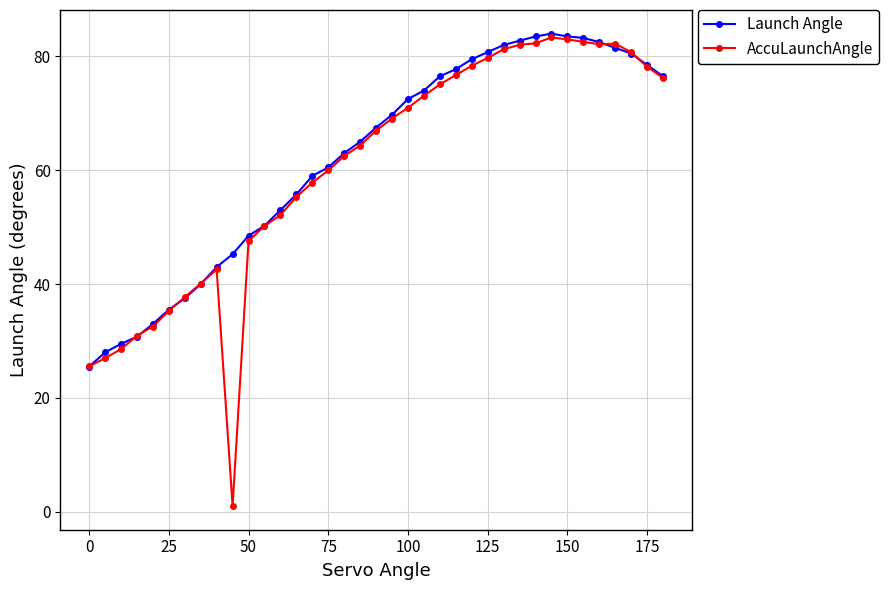

What is the value of the Launch Angle point at the 5th from the left?

33.0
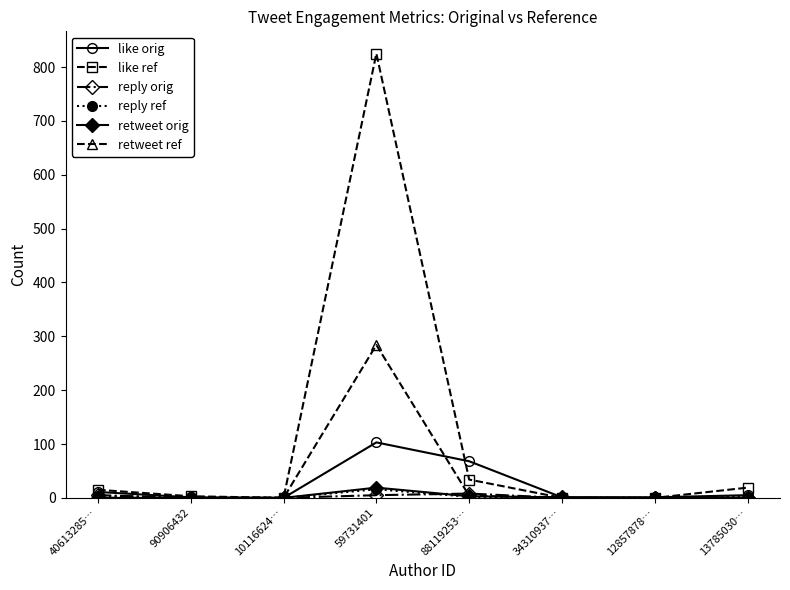

Does the chart have visible grid lines?

No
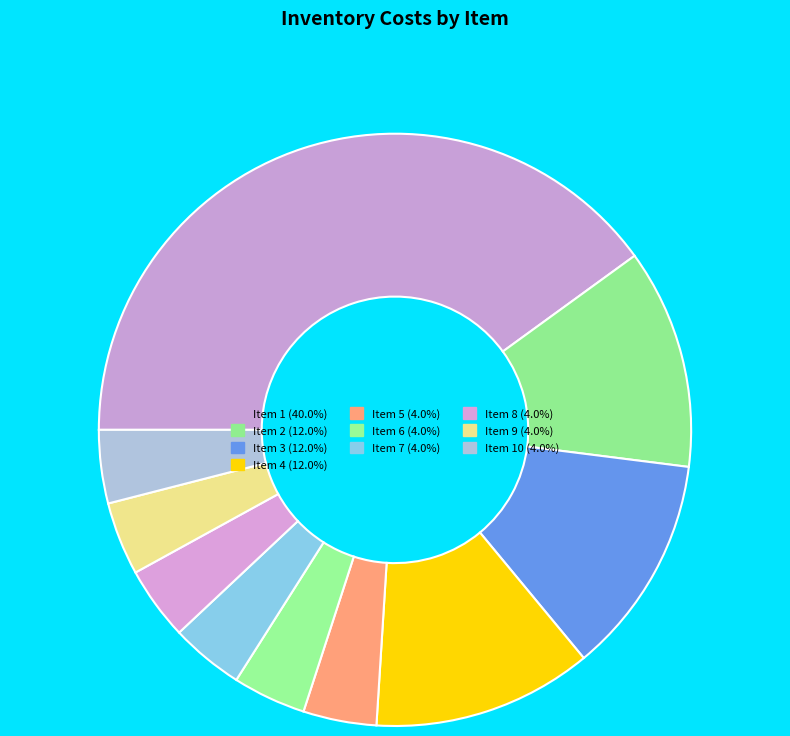

How many slices are in this pie chart?

10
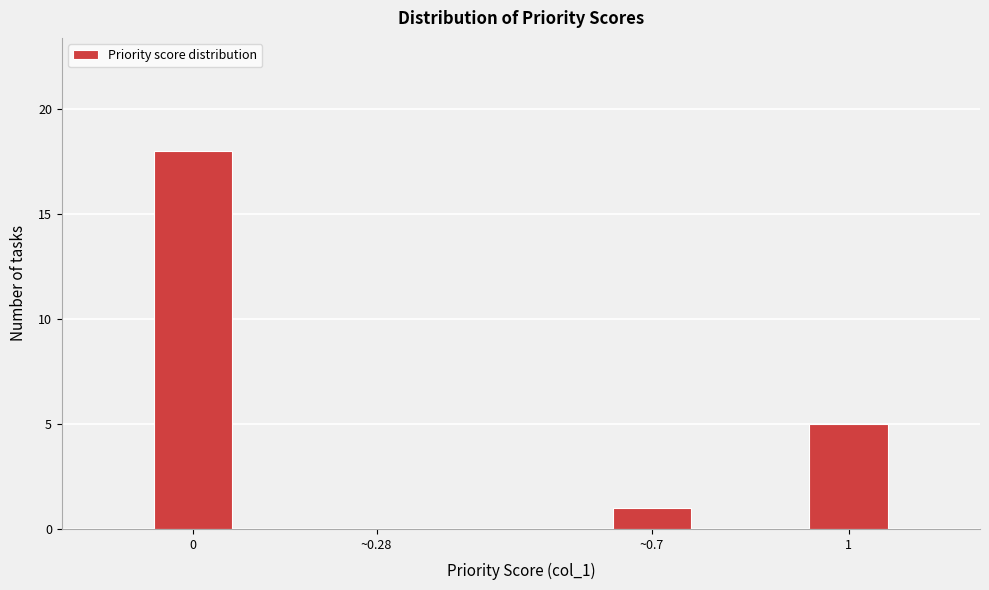

Reading right to left, list all the values displayed in this chart.

1=5	~0.7=1	~0.28=0	0=18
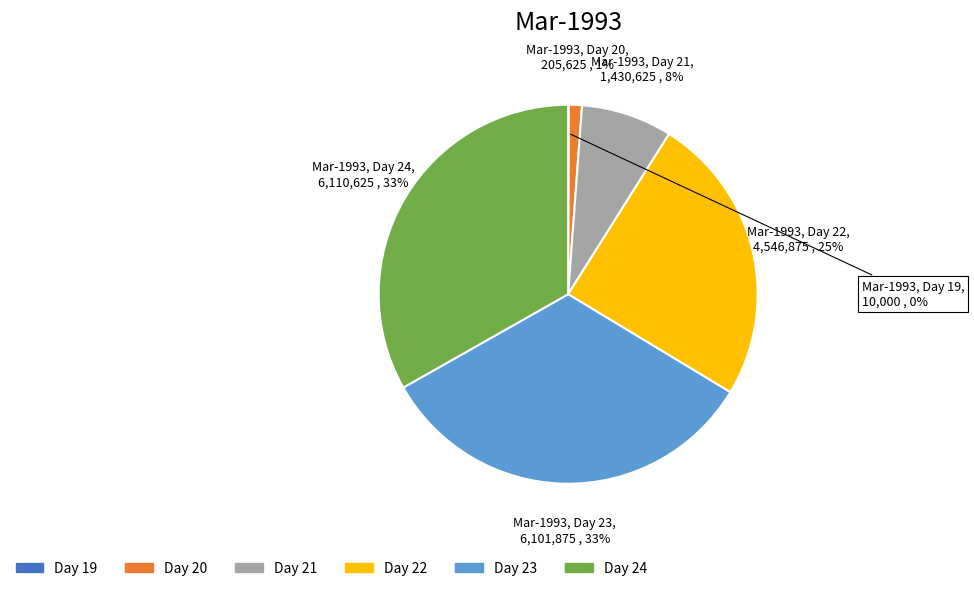

To the nearest percent, what portion does Day 22 represent?

25%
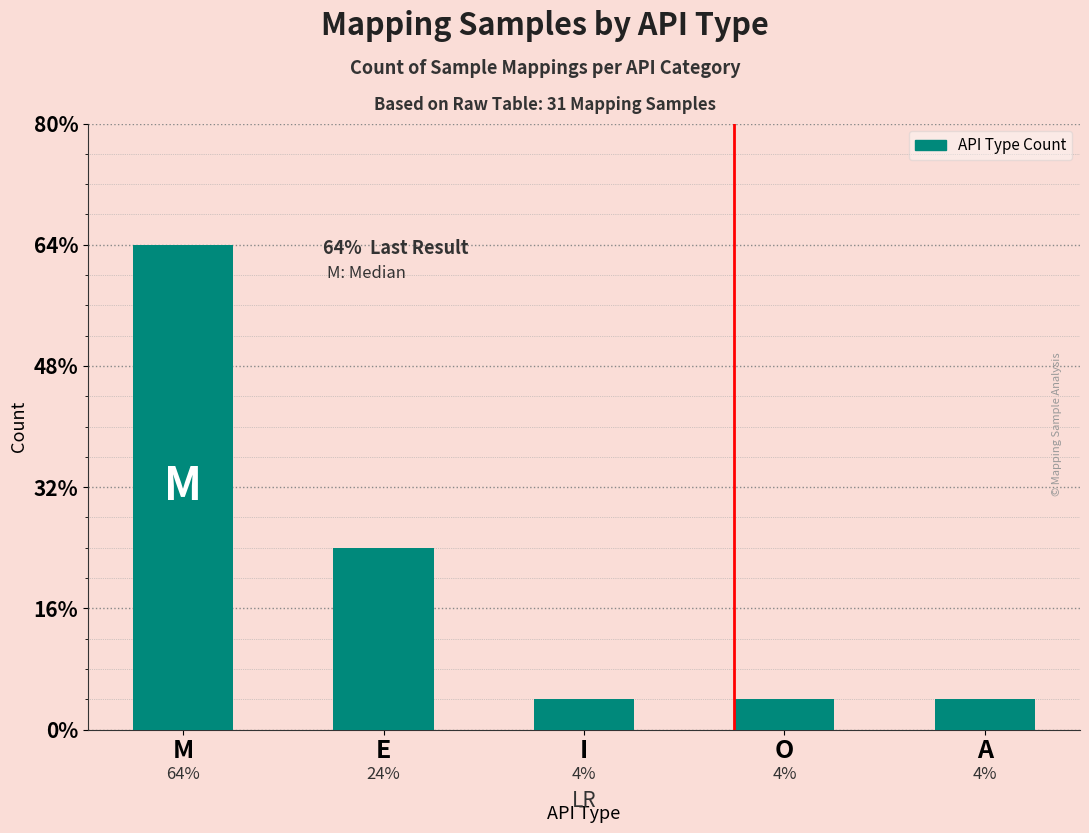

List the labels in order of value, largest first.

M, E, I, O, A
================
◆ DESCRIPTION OF THE TASK ◆
Print everything in the listing from the line "Does the chart have visible grid lines?" down to the end of the listing, leaving the pictures out of your answer.

◆ RESPONSE ◆
Does the chart have visible grid lines?

No

How many slices are in this pie chart?

10

Reading right to left, list all the values displayed in this chart.

1=5	~0.7=1	~0.28=0	0=18

To the nearest percent, what portion does Day 22 represent?

25%

List the labels in order of value, largest first.

M, E, I, O, A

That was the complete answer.